The story of Brother of Sleep is rather unusual, not to say bizarre thanks to the protagonist’s peculiar nature as well as to his wide-awake love leading to a horrible death. In addition the author chose to imitate nineteenth-century classics to tell his comparatively short tale. Like them he opens the novel not only explaining what made him write it, but he also anticipates the fate of the protagonist which is at once labelled as unlucky, extraordinary and amazing. However, that its title refers to a hymn is revealed only when the story reaches its musical and biographical climax towards the end.
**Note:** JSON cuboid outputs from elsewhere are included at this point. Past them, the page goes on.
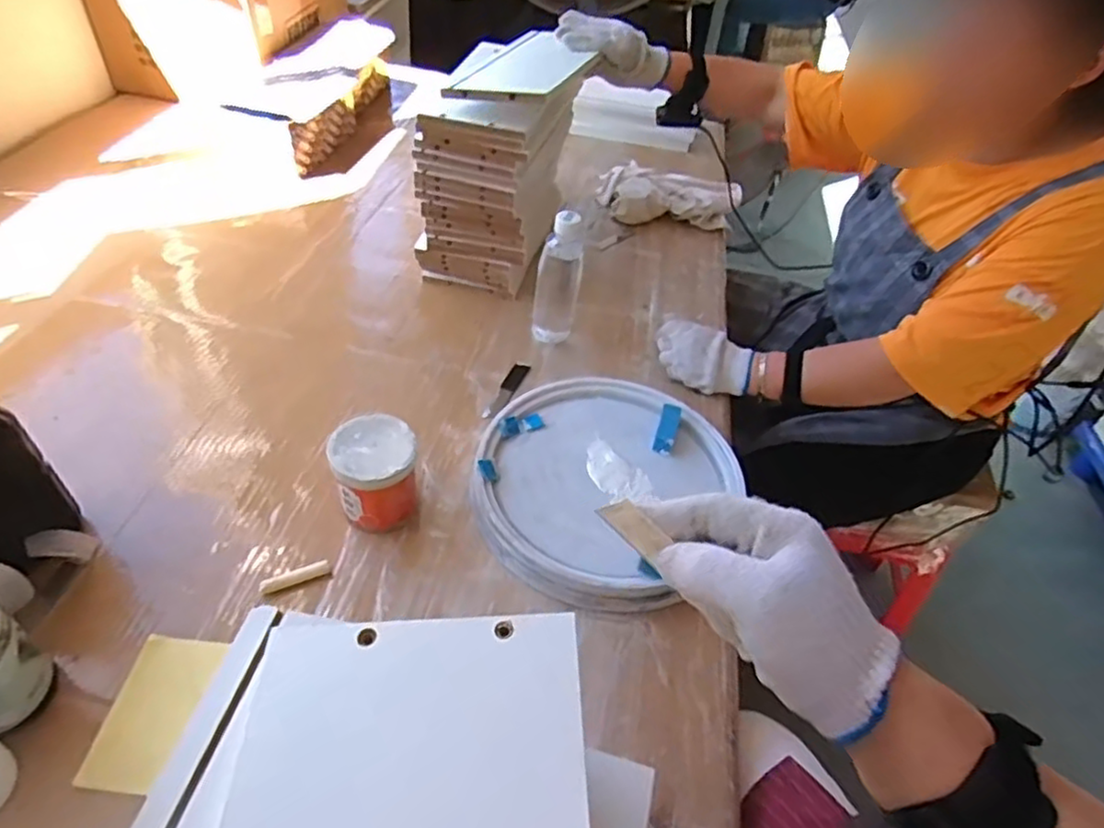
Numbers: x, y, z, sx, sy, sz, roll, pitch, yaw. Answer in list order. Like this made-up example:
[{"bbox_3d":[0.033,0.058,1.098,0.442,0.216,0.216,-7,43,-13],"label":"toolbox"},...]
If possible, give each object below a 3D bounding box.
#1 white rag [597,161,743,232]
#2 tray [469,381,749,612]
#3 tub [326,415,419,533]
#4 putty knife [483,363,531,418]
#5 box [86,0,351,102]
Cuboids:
[{"bbox_3d":[0.212,-0.395,1.247,0.266,0.043,0.154,13,46,6],"label":"white rag"},{"bbox_3d":[0.051,0.071,0.761,0.259,0.035,0.288,26,48,18],"label":"tray"},{"bbox_3d":[-0.179,0.065,0.693,0.079,0.095,0.078,3,45,-4],"label":"tub"},{"bbox_3d":[-0.058,-0.030,0.877,0.020,0.006,0.114,18,46,11],"label":"putty knife"},{"bbox_3d":[-0.670,-0.843,1.413,0.335,0.236,0.473,11,45,4],"label":"box"}]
Tone and style of the third-person narrator must inevitably seem rather old-fashioned to a modern reader who isn’t used to remarks giving every so often additional information on the background of the story or on the biography of side characters although they are of little or no importance for the plot. It’s also a characteristic of Robert Schneider’s language to use words from his local – Alemannic – idiom which are not generally understood in the German-speaking countries, not even in Austria. I wonder if and how the translator managed to make this peculiarity of the text visible in the English edition… Despite all it isn’t a difficult read and unlike the novel’s nineteenth-century models it doesn’t feel lengthy, either.

All things considered Brother of Sleep by Robert Schneider has been an interesting and entertaining piece of Austrian fiction, a bit strange maybe, but easy as well as quick to read. Admittedly, I’m not a huge fan of historical novels, this one is different, though, because it’s less about the time than about the people. And of course, it’s a book that is worthwhile reading.